Review-Border crossings Mag April 2024
Nicole Eisenman
Installed at the Museum Brandhorst in Munich, Nicole Eisenman’s retrospective “What Happened” begins at the top of the staircase. If this sounds insignificant, think of the staircase as a threshold. Below is Eisenman’s world filled with lumpy and bumpy, scrawny and stiff bodies bending to the physical and emotional demands of social, environmental, emotional and economic collapse. Everything struggling—oozing, derelict, forlorn and completely entranced in a grim combination of survival and demise. In contrast we, I, the viewer, stand upright and above, neatly contained in our clothing, safely outside the goings-on of the artist’s tragi-comic story beneath. It’s a false sense of security, however, created only to be shattered as we, I, the viewer, descend the steps and confront, artwork by artwork, the pungent mess of our doing. We are the monsters in Eisenman’s quasi-fiction.

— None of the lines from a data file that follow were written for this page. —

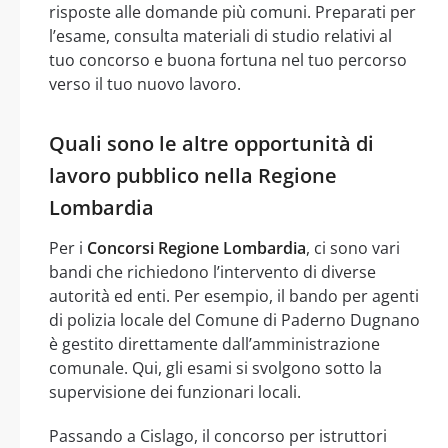
risposte alle domande più comuni. Preparati per
l’esame, consulta materiali di studio relativi al
tuo concorso e buona fortuna nel tuo percorso
verso il tuo nuovo lavoro.
Quali sono le altre opportunità di
lavoro pubblico nella Regione
Lombardia
Per i
Concorsi Regione Lombardia
, ci sono vari
bandi che richiedono l’intervento di diverse
autorità ed enti. Per esempio, il bando per agenti
di polizia locale del Comune di Paderno Dugnano
è gestito direttamente dall’amministrazione
comunale. Qui, gli esami si svolgono sotto la
supervisione dei funzionari locali.
Passando a Cislago, il concorso per istruttori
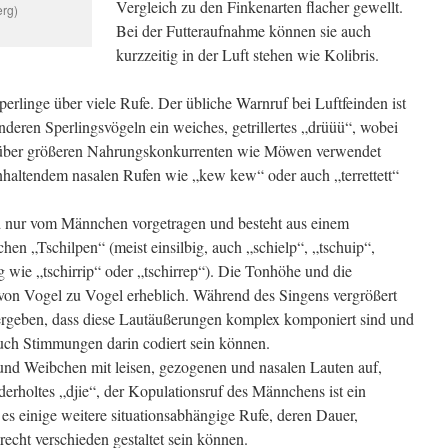
Vergleich zu den Finkenarten flacher gewellt.
erg)
Bei der Futteraufnahme können sie auch
kurzzeitig in der Luft stehen wie Kolibris.
erlinge über viele Rufe. Der übliche Warnruf bei Luftfeinden ist
deren Sperlingsvögeln ein weiches, getrillertes „drüüü“, wobei
enüber größeren Nahrungskonkurrenten wie Möwen verwendet
nhaltendem nasalen Rufen wie „kew kew“ oder auch „terrettett“
 nur vom Männchen vorgetragen und besteht aus einem
hen „Tschilpen“ (meist einsilbig, auch „schielp“, „tschuip“,
 wie „tschirrip“ oder „tschirrep“). Die Tonhöhe und die
von Vogel zu Vogel erheblich. Während des Singens vergrößert
 ergeben, dass diese Lautäußerungen komplex komponiert sind und
uch Stimmungen darin codiert sein können.
nd Weibchen mit leisen, gezogenen und nasalen Lauten auf,
rholtes „djie“, der Kopulationsruf des Männchens ist ein
es einige weitere situationsabhängige Rufe, deren Dauer,
echt verschieden gestaltet sein können.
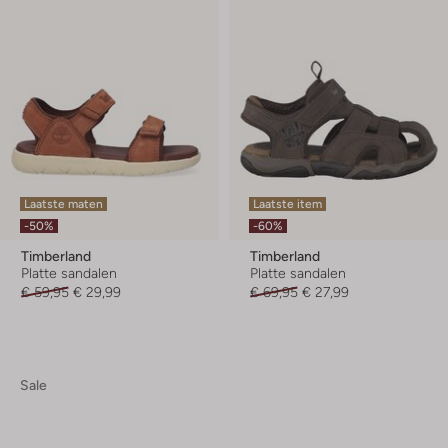
Laatste maten
Laatste item
-50%
-60%
Timberland
Timberland
Platte sandalen
Platte sandalen
€ 59,95
€ 29,99
€ 69,95
€ 27,99
Sale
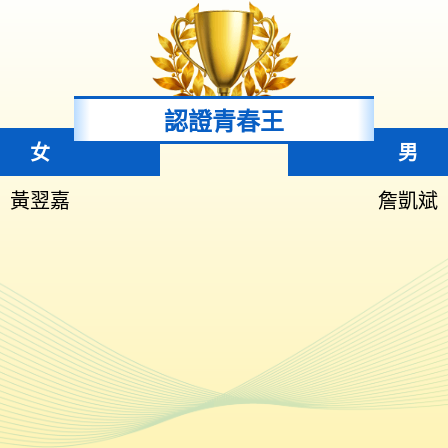
認證青春王
女
男
黃翌嘉
詹凱斌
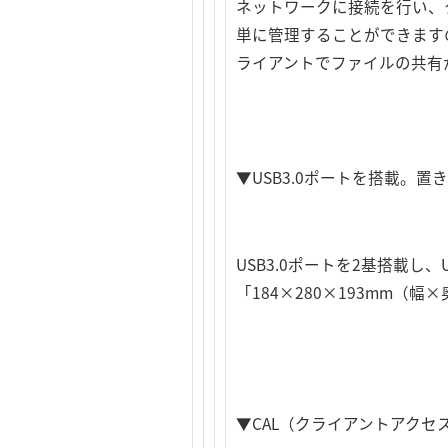
ネットワークに接続を行い、
単に管理することができますので
ライアントでファイルの共有
▼USB3.0ポートを搭載。
USB3.0ポートを2基搭載し
「184×280×193mm
▼CAL（クライアントアクセスラ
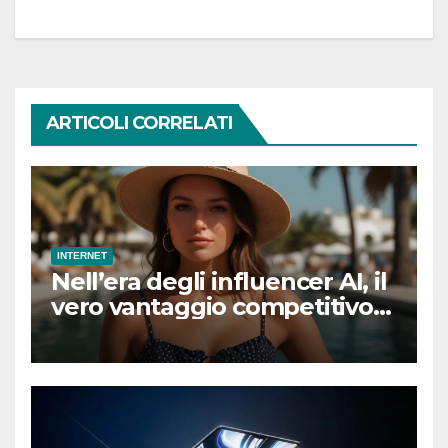
ARTICOLI CORRELATI
INTERNET
Nell’era degli influencer AI, il
vero vantaggio competitivo
sarà essere umani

Fighting for a first look are two large figurative sculptures caught in the throes of what we used to call “blue-collar” work. They’re called Procession, 2019–20. To the left of the stairs a lumbering figure made of dirtied plaster bends on all fours with hands in front as if in worship. Its feet hang uncomfortably off the edge of a rolling cart with four square tires, warmed by blue and red holey hockey socks. The contraption is pulled by simple rope tied around the hand and head of a giant with a lead-grey body. The hulk also dons snorkel gear with cans of Bumble Bee tuna hanging off the air tube. On the back of the crouching figure, a heap of cotton batting feathers and orange-brown goop closely resembles a large seabird and its nest. The bird fishes off the back of the prostrating figure, not with its beak (it’s gone limp) but instead with a red pole and plastic coffee lids for bait. Together the figures perform a dom/sub relationship, one on their knees in a binding collar and the other controlling all movement. This sculpture is a contemporary allegory of power and exchange, with only the most meagre of rewards.